Algunas observaciones sobre la represión del movimiento estudiantil.
Todos conocemos y condenamos la represión desatada en Barcelona contra los estudiantes que se manifestaban contra la implantación del Espacio Europeo de Educación Superior (EEES), comúnmente denominado Plan Bolonia. Un proceso que, como ellos mismos señalan, condena a muerte el propio concepto de universidad: no sólo cuestiona el acceso universal a la enseñanza superior, sino que sacrifica el proyecto de una verdad universal a las necesidades investigadoras que en cada momento determinen las empresas, amas de la Academia en esta sociedad del conocimiento tan invocada por los neoconservadores. Tienen (tenemos) razón al protestar y la policía, como siempre, se equivoca. Pero no vamos a ser condescendientes con los estudiantes: esta vez, ellos también se equivocan en algo.

TAREA ASIGNADA A — Reescribe un tramo del texto sobre la represión estudiantil cambiando "Plan Bolonia" por "Proceso de Bolonia". Empieza en las palabras "Todos conocemos y" y termina después de "equivocan en algo.".
TAREA ASIGNADA B — Por favor, continúa el texto sobre la represión estudiantil a partir de su última frase.

FILAS PROPORCIONADAS —
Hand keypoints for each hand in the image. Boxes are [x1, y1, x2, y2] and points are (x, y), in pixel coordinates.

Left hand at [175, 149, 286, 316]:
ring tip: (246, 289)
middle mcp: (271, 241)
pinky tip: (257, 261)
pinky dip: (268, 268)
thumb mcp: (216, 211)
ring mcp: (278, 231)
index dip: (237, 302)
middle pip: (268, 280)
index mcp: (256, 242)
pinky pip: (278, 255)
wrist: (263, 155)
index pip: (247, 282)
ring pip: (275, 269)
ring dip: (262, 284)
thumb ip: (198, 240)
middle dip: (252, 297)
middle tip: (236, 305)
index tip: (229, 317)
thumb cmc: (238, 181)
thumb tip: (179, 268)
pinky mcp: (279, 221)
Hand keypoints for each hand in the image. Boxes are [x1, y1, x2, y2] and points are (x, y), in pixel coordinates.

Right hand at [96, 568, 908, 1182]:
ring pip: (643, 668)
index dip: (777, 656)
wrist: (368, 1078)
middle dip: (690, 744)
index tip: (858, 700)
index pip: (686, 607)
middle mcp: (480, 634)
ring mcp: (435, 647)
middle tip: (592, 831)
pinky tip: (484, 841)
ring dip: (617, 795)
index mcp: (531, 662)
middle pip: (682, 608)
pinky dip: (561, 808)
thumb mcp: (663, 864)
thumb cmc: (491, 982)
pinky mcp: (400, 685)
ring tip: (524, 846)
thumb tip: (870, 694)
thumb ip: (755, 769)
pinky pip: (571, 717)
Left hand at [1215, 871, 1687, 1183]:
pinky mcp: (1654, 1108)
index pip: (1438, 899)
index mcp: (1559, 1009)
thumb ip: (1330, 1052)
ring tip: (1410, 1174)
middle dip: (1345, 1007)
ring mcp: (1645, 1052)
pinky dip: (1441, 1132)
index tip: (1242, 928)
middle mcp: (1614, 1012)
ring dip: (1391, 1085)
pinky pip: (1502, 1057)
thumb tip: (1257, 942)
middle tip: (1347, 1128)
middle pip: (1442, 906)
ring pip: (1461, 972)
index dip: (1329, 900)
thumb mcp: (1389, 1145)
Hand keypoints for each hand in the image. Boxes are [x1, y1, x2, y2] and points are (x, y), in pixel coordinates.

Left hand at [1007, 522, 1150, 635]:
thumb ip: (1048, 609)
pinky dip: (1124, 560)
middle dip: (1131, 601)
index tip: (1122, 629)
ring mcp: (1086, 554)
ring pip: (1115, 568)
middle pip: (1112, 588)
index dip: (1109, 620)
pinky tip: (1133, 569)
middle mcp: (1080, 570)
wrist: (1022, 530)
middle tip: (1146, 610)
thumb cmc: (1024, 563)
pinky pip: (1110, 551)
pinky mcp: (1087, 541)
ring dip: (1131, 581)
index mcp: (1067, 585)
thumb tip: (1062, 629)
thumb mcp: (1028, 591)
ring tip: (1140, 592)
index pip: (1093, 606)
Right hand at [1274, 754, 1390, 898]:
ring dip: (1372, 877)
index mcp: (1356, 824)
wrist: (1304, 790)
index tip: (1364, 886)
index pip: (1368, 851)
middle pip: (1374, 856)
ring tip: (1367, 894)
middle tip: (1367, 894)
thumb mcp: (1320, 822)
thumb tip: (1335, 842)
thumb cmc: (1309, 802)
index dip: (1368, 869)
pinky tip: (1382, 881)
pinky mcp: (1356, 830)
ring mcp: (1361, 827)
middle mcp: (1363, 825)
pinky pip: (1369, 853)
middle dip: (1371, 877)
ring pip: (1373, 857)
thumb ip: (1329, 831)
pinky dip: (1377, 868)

ESPACIO DE RESPUESTA A —
Todos conocemos y condenamos la represión desatada en Barcelona contra los estudiantes que se manifestaban contra la implantación del Espacio Europeo de Educación Superior (EEES), comúnmente denominado Proceso de Bolonia. Un proceso que, como ellos mismos señalan, condena a muerte el propio concepto de universidad: no sólo cuestiona el acceso universal a la enseñanza superior, sino que sacrifica el proyecto de una verdad universal a las necesidades investigadoras que en cada momento determinen las empresas, amas de la Academia en esta sociedad del conocimiento tan invocada por los neoconservadores. Tienen (tenemos) razón al protestar y la policía, como siempre, se equivoca. Pero no vamos a ser condescendientes con los estudiantes: esta vez, ellos también se equivocan en algo.

ESPACIO DE RESPUESTA B —
Muchos han reaccionado con asombro ante lo ocurrido, considerando esa intervención de los Mossos d’Esquadra como impropia de una democracia avanzada. Si a nuestro régimen político se adecua o no el término “democracia” es una cuestión que vamos a ignorar por ahora; lo que nos interesa señalar es que la represión no ha desaparecido con la Transición y que sigue en el orden del día en esa Europa Ilustrada que nuestros dirigentes muestran como un ejemplo a seguir en materia de derechos humanos. Diremos, incluso, que la Transición y esa Europa Ilustrada son el nuevo aspecto de esa incesante represión a golpe de la cual avanza la historia. “El Estado de excepción es la norma”, han expresado otros, entre los cuales destacamos a Walter Benjamin por su explicitud.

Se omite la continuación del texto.